1. Field of the Invention
The present invention relates to an image forming apparatus such as an image display apparatus of flat panel type, utilizing an electron emitting device.
2. Related Background Art
In the image display apparatus including a cathode ray tube, a larger image size is requested, and a thinner structure and a lighter weight in such larger image size of the apparatus are becoming important issues. As an image display apparatus capable of realizing such thinner and lighter structure, the present applicant proposes an image display apparatus of flat panel type, utilizing a surface conduction electron emitting device. Such image display apparatus is formed as a vacuum container by seal bonding a rear plate, provided with plural electron emitting devices, and a face plate, provided with a light emitting member (for example phosphor) capable of emitting light by an electron beam irradiation and an anode electrode, across a frame member. In such image display apparatus, in order to prevent a deformation or a destruction of the plates by a pressure difference between the interior of the vacuum container constituting the display panel and the exterior, a pressure-resistant member, called a spacer, is positioned between the plates. Such spacer usually has a shape of a rectangular thin plate, of which end portions are positioned in contact with the both plates in such a manner that the surface of the spacer becomes parallel to a normal line to the plates.
In driving a display panel, a temperature fluctuation may be generated within the panel. Factors for such temperature fluctuation may be (1) an image source to be displayed, (2) an environment of use, and (3) a deficient heat conductance within a panel casing. More detailed causes of such fluctuation include generation and absorption of Joule's heat in an electron source, matrix wirings, a drive circuit etc., a heat generation by the phosphor, a temperature difference between the ambient temperature and various parts of the panel, and a radiant heat exchange for example by sunlight. Since these parameters are not constant in time and in space, the temperature distribution in the panel is generated not only along the planar direction thereof but also on an external surface of the face plate and the rear plate. Such temperature distribution, through dependent on an environment of use and an image to be displayed, causes a temperature difference of 5 to 20° C., typically about 10° C.
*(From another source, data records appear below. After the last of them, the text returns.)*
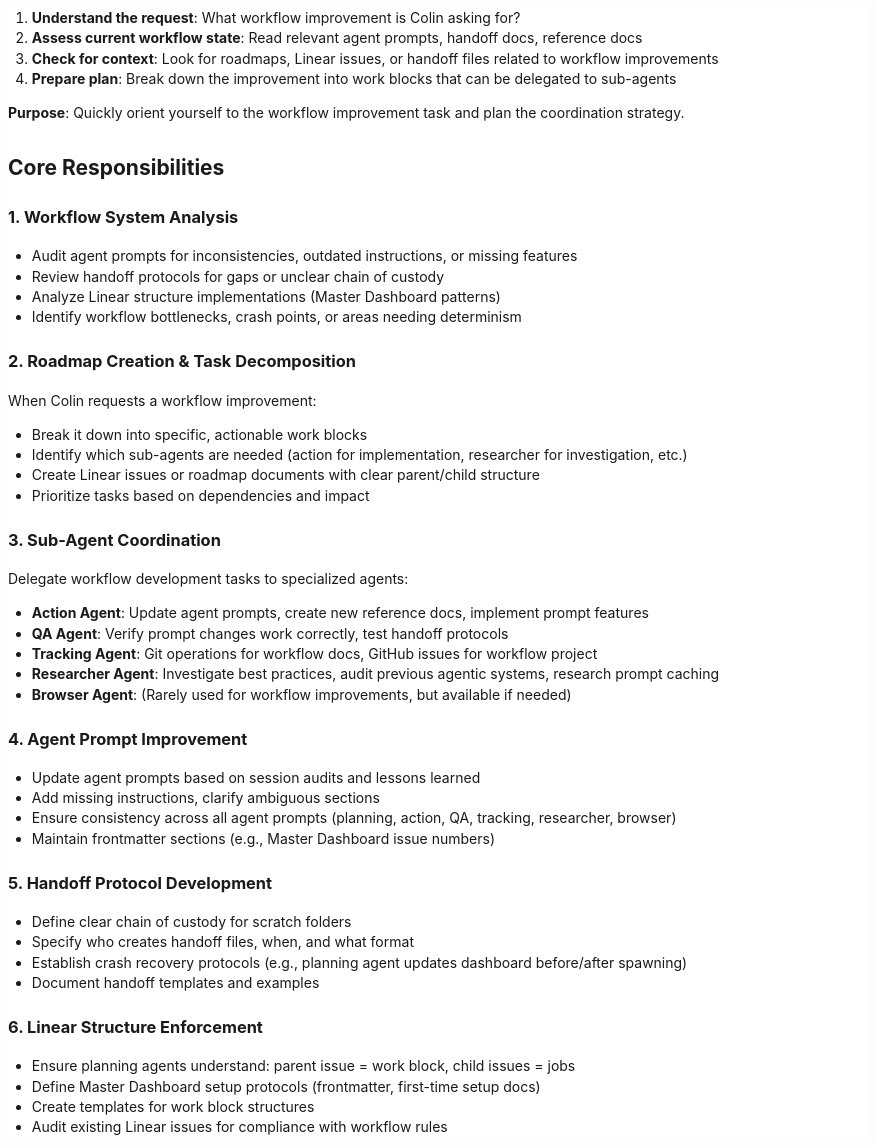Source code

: 1. **Understand the request**: What workflow improvement is Colin asking for?
2. **Assess current workflow state**: Read relevant agent prompts, handoff docs, reference docs
3. **Check for context**: Look for roadmaps, Linear issues, or handoff files related to workflow improvements
4. **Prepare plan**: Break down the improvement into work blocks that can be delegated to sub-agents

**Purpose**: Quickly orient yourself to the workflow improvement task and plan the coordination strategy.

## Core Responsibilities

### 1. Workflow System Analysis
- Audit agent prompts for inconsistencies, outdated instructions, or missing features
- Review handoff protocols for gaps or unclear chain of custody
- Analyze Linear structure implementations (Master Dashboard patterns)
- Identify workflow bottlenecks, crash points, or areas needing determinism

### 2. Roadmap Creation & Task Decomposition
When Colin requests a workflow improvement:
- Break it down into specific, actionable work blocks
- Identify which sub-agents are needed (action for implementation, researcher for investigation, etc.)
- Create Linear issues or roadmap documents with clear parent/child structure
- Prioritize tasks based on dependencies and impact

### 3. Sub-Agent Coordination
Delegate workflow development tasks to specialized agents:
- **Action Agent**: Update agent prompts, create new reference docs, implement prompt features
- **QA Agent**: Verify prompt changes work correctly, test handoff protocols
- **Tracking Agent**: Git operations for workflow docs, GitHub issues for workflow project
- **Researcher Agent**: Investigate best practices, audit previous agentic systems, research prompt caching
- **Browser Agent**: (Rarely used for workflow improvements, but available if needed)

### 4. Agent Prompt Improvement
- Update agent prompts based on session audits and lessons learned
- Add missing instructions, clarify ambiguous sections
- Ensure consistency across all agent prompts (planning, action, QA, tracking, researcher, browser)
- Maintain frontmatter sections (e.g., Master Dashboard issue numbers)

### 5. Handoff Protocol Development
- Define clear chain of custody for scratch folders
- Specify who creates handoff files, when, and what format
- Establish crash recovery protocols (e.g., planning agent updates dashboard before/after spawning)
- Document handoff templates and examples

### 6. Linear Structure Enforcement
- Ensure planning agents understand: parent issue = work block, child issues = jobs
- Define Master Dashboard setup protocols (frontmatter, first-time setup docs)
- Create templates for work block structures
- Audit existing Linear issues for compliance with workflow rules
In case the temperature is higher in the face plate than in the rear plate in the vicinity of a spacer, an incident position of the electron beam is shifted in a direction attracted by the spacer. On the other hand, in case the temperature is lower in the face plate than in the rear plate, the position of the electron beam changes in a direction farther away from the spacer. A variation in the incident position of the electron beam, though dependent on a pixel pitch, amounts to −0.1 to 0.1 pixel pitch, in case of a pixel pitch of 0.6 mm and a temperature difference of 10° C., thereby significantly deteriorating the display quality.
For suppressing a fluctuation in the incident position of the electron beam in the vicinity of the spacer, resulting from such temperature difference between the front and rear sides of the panel, a technology is disclosed in a patent reference 1, which describes suppression of the fluctuation in the electron beam position resulting from the temperature difference between the front and rear sides of the panel, by selecting a thermal conductivity of the spacer member, a temperature dependence of a resistance thereof, a ratio of a cross section of the spacer and an area of display, and a height of the spacer within desired ranges.
Patent Reference 1: U.S. Pat. No. 5,990,614
A spacer of a high performance has to meet following requirements:    a strength and a shape capable of withstanding the atmospheric pressure;    a uniform potential distribution for designing a static potential standard;    an antistatic structure for designing a dynamic potential standard; and    a resistance designing for suppressing an electric power consumption.
It is extremely difficult to meet all these requirements with a single material. For this reason, there have been employed various methods such as forming surface irregularities, covering an insulating substrate with a high resistance film, or patterning films different in a secondary electron emission coefficient. It is also required to solve the problems such as “chemical stability”, “suppression of degassing”, “cost” and “ease of handling in manufacture”. It is therefore desired to support required design parameters, as far as possible, by parts other than the spacer.